Ryan M. Zink, the Company’s Chief Executive Officer, said, “In spite of very significant concerns about liquidity and operating cash flow at the outset of the COVID-19 pandemic, a combination of quick decision-making, teamwork, and CARES Act relief have enabled us to fight through the initial blows the pandemic hit us with, and conclude fiscal 2020 on a positive note, with improved unit economics, improved camaraderie and culture throughout the organization, and a modestly improved balance sheet compared to the end of fiscal 2019. Both of our concepts continue to outperform their respective segments within the industry, and our leadership team continues be creative and energetic, anticipating and adapting to changes in our business driven by a pandemic that will likely be with us for the foreseeable future.
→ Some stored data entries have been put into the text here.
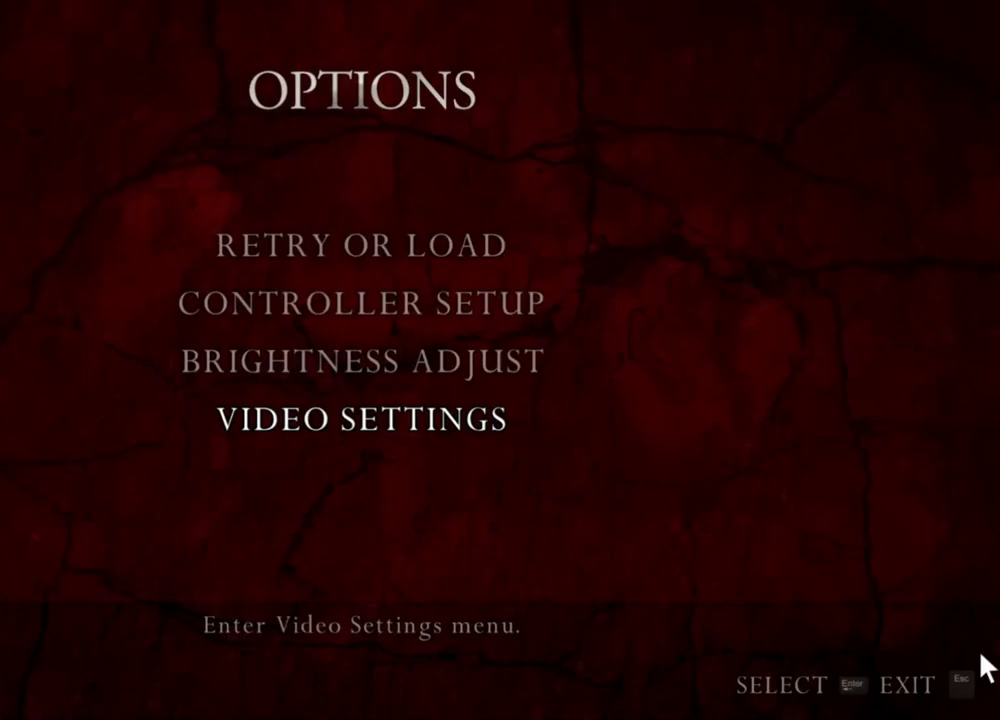
{"keys": [], "mouse": ["right"], "events": []}
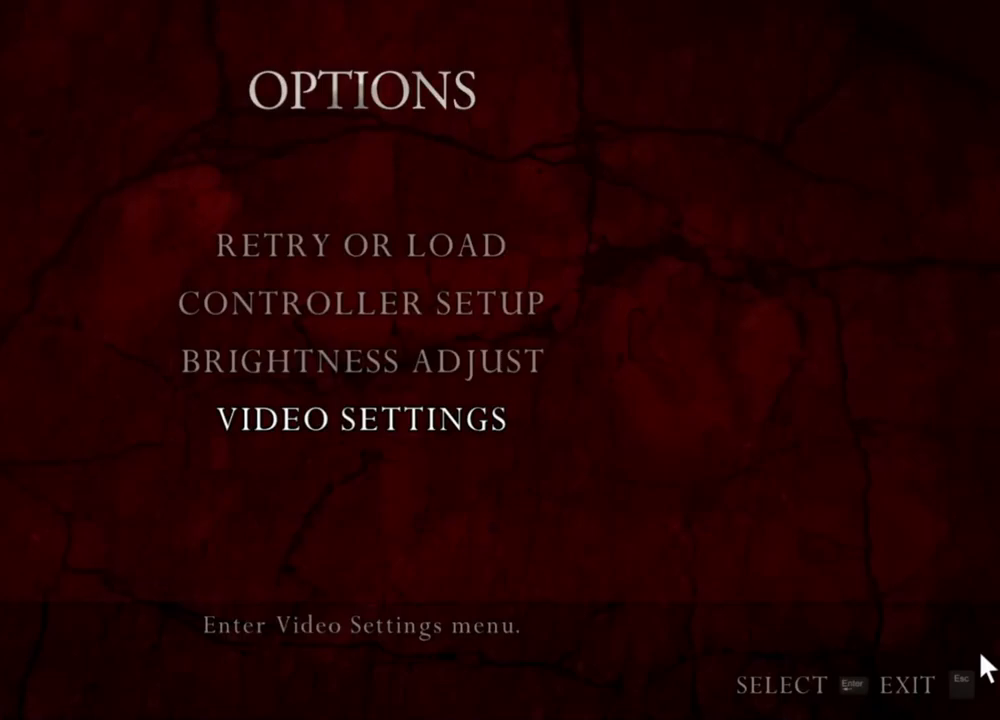
{"keys": [], "mouse": ["right"], "events": []}
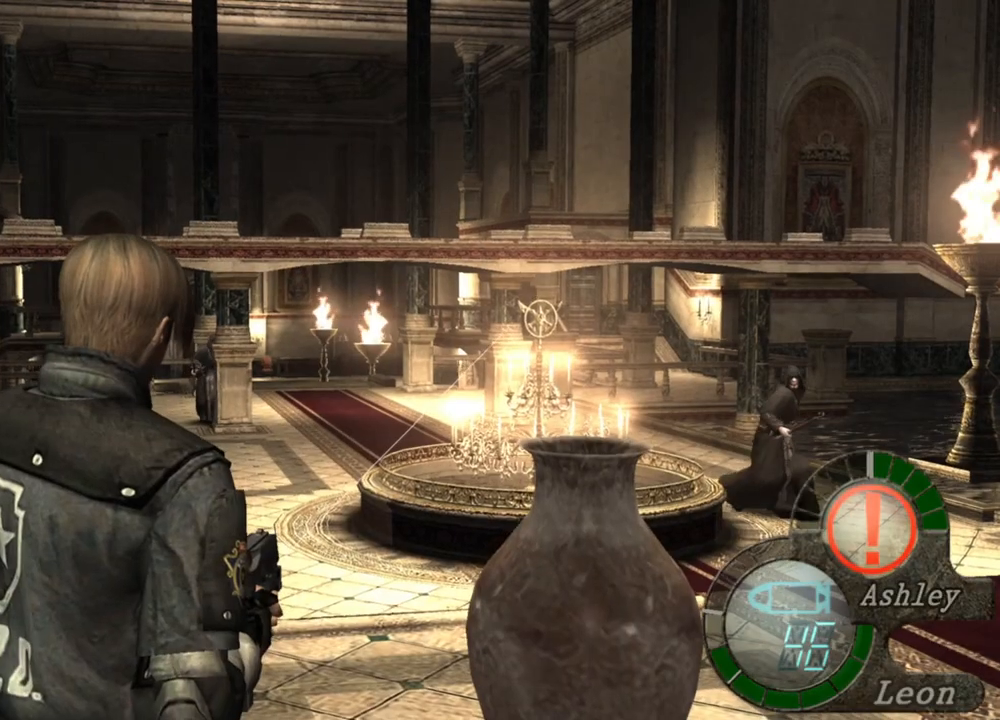
{"keys": [], "mouse": ["right"], "events": []}
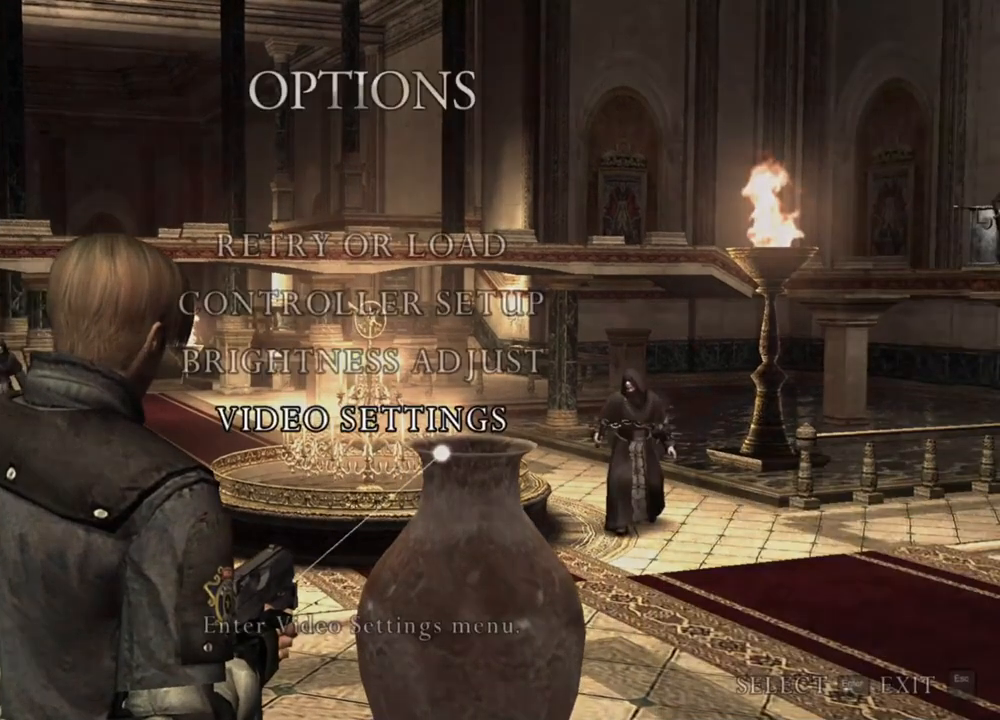
{"keys": [], "mouse": ["right"], "events": []}
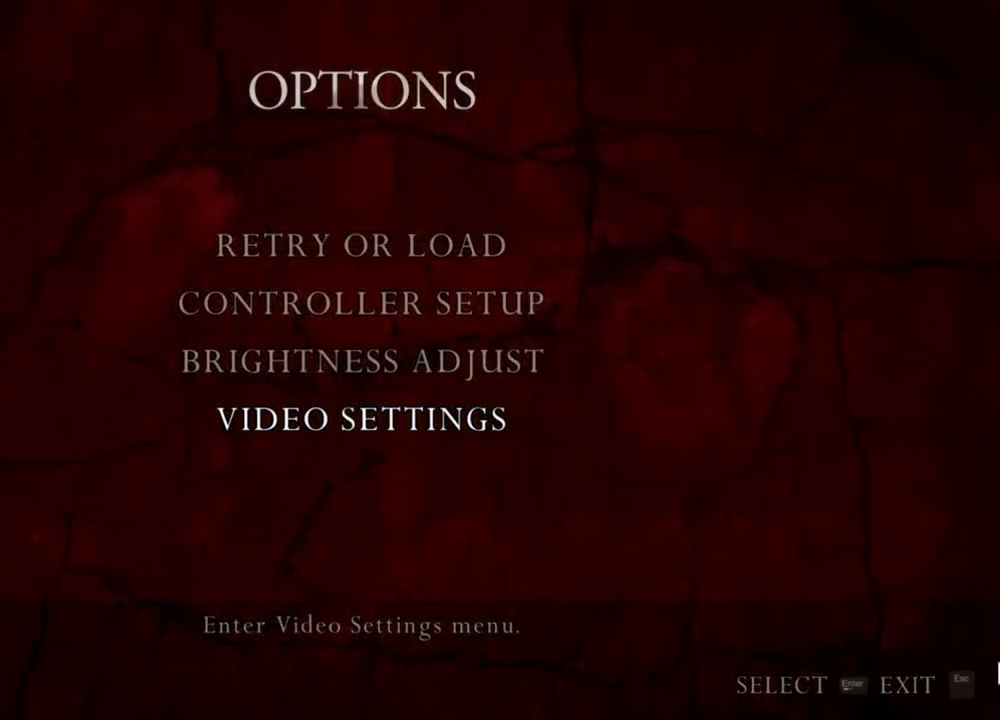
{"keys": [], "mouse": ["right"], "events": []}
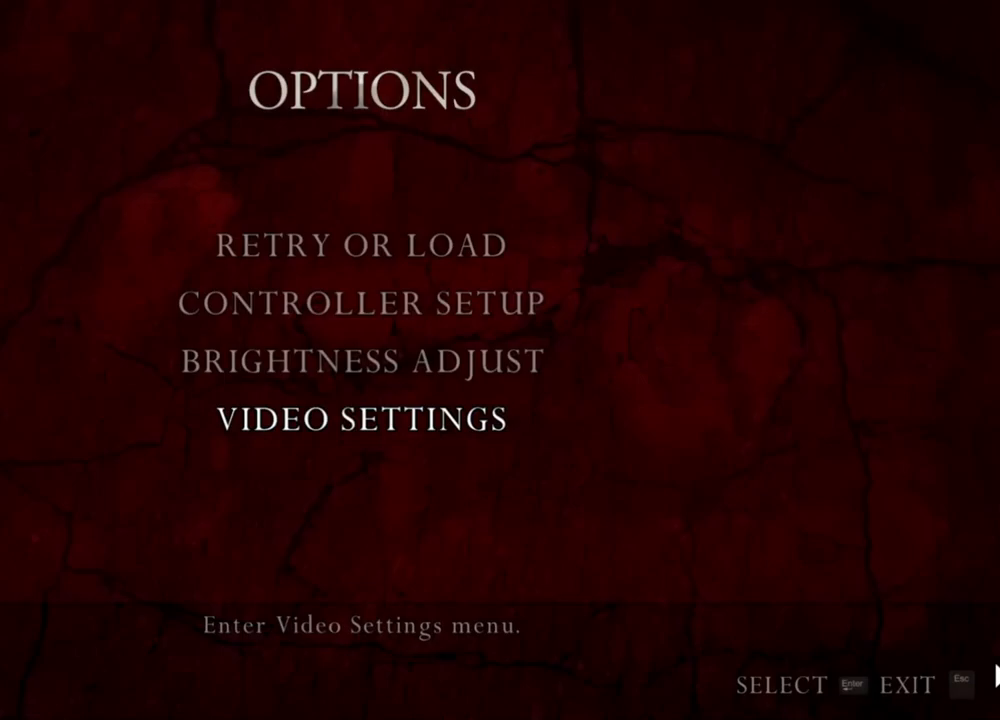
{"keys": [], "mouse": ["right"], "events": []}
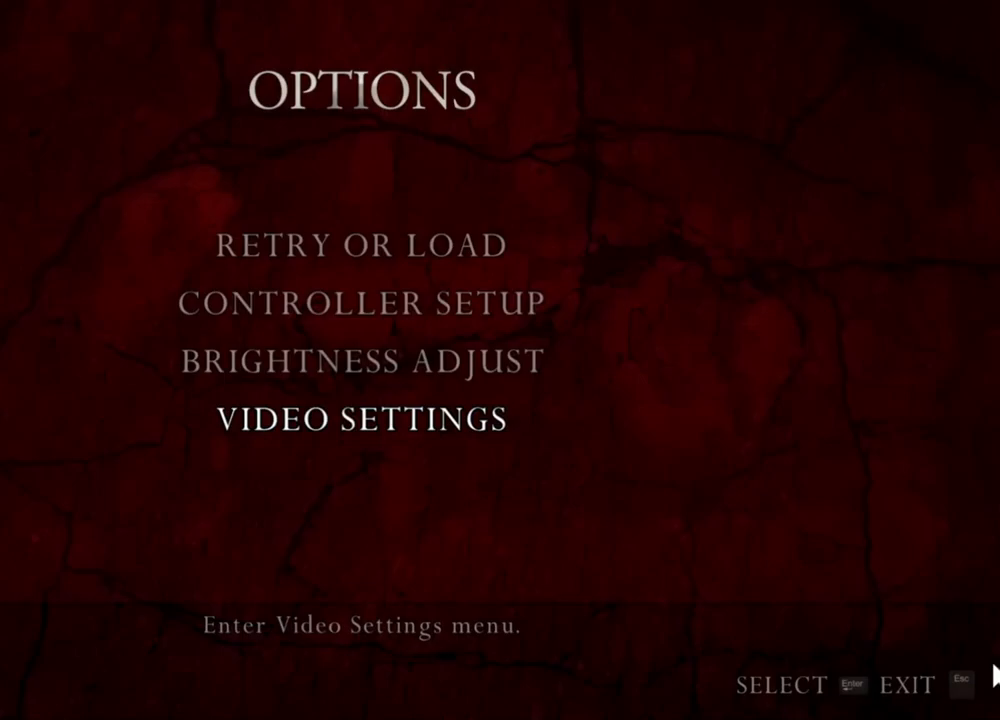
{"keys": [], "mouse": ["right"], "events": []}
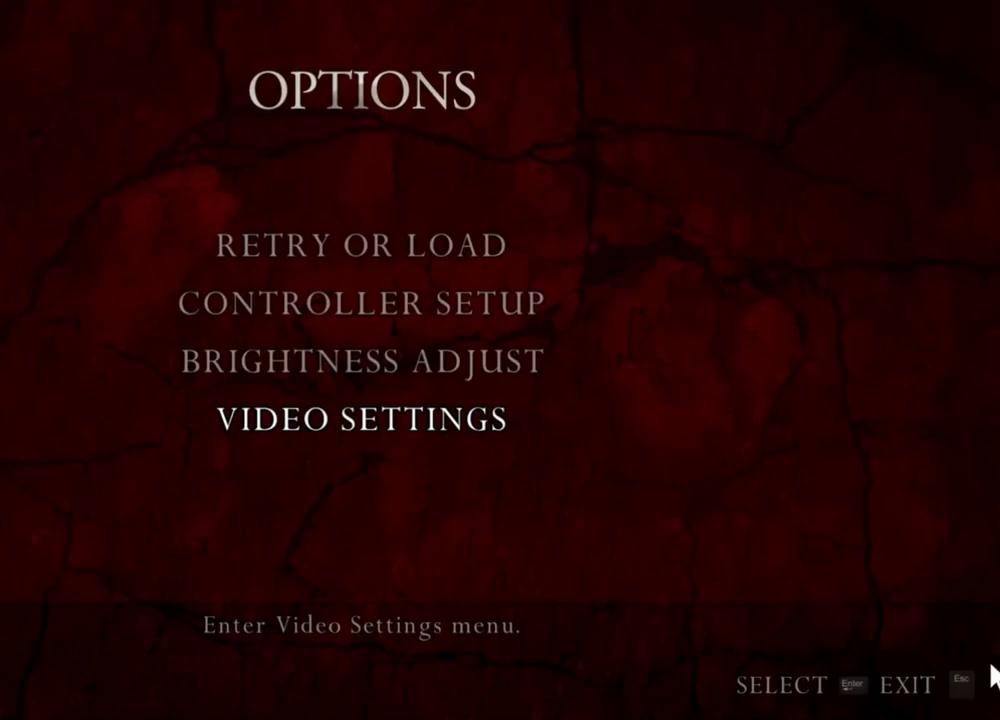
{"keys": [], "mouse": ["right"], "events": []}
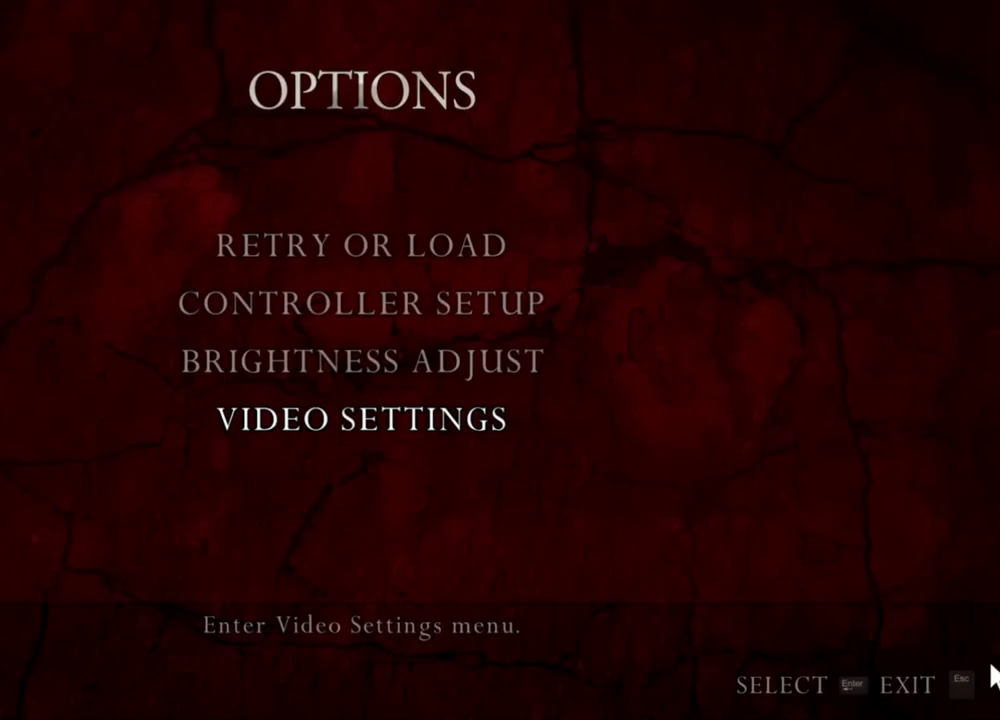
{"keys": [], "mouse": ["right"], "events": []}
We are doing everything possible to ensure we continue to operate all of our restaurants safely and to the maximum extent allowed under each location’s respective regulatory guidance.”

“We expect to resume Bad Daddy’s development in the second half of fiscal 2021, developing the two remaining Bad Daddy’s leases signed in 2019 and beginning the search for our 2022 development pipeline. However, unlike our growth model in the past, we expect our future development rate to be more modest, growing primarily out of operating cash flow and at least initially, developing only a couple of restaurants per year as we make a firm commitment to financial discipline and growing from a strong balance sheet with a minimal debt load.”